_DATASET CONTENT_:
#####

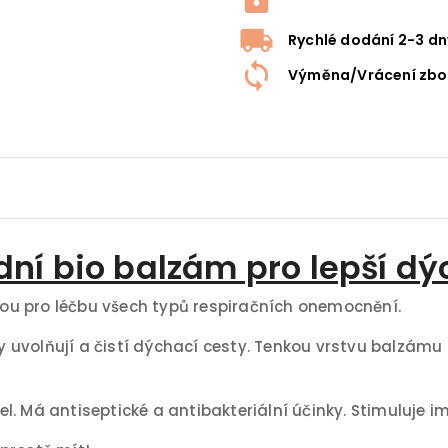
Rychlé dodání 2-3 dn
Výměna/Vrácení zbo
dní bio balzám pro lepší d
lbou pro léčbu všech typů respiračních onemocnění.
uvolňují a čistí dýchací cesty. Tenkou vrstvu balzámu 
. Má antiseptické a antibakteriální účinky. Stimuluje i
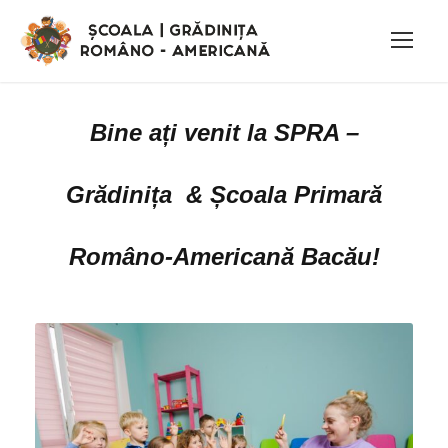
Bine ați venit la SPRA –
Grădinița & Școala Primară
Româno-Americană Bacău!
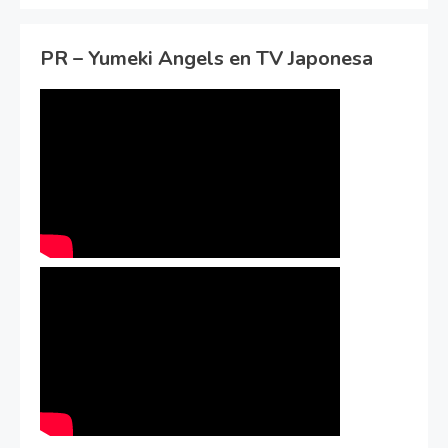
PR – Yumeki Angels en TV Japonesa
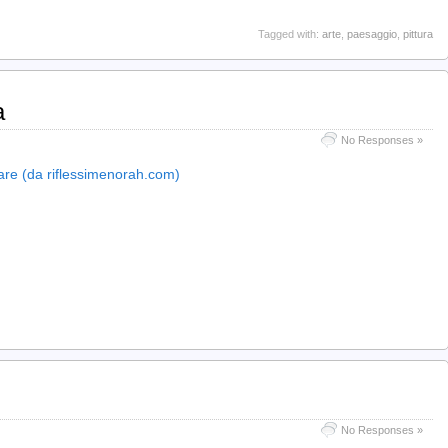
Tagged with:
arte
,
paesaggio
,
pittura
a
No Responses »
llare (da riflessimenorah.com)
No Responses »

#####

_WRITTEN TASK_:
The expected answer consists solely of the lines from the one with "účinky. Stimuluje i" through the last line of the listing above, restated exactly, minus any pictures.

_RESPONSE_:
. Má antiseptické a antibakteriální účinky. Stimuluje i
Bine ați venit la SPRA –
Grădinița & Școala Primară
Româno-Americană Bacău!
PR – Yumeki Angels en TV Japonesa
Tagged with:
arte
,
paesaggio
,
pittura
a
No Responses »
llare (da riflessimenorah.com)
No Responses »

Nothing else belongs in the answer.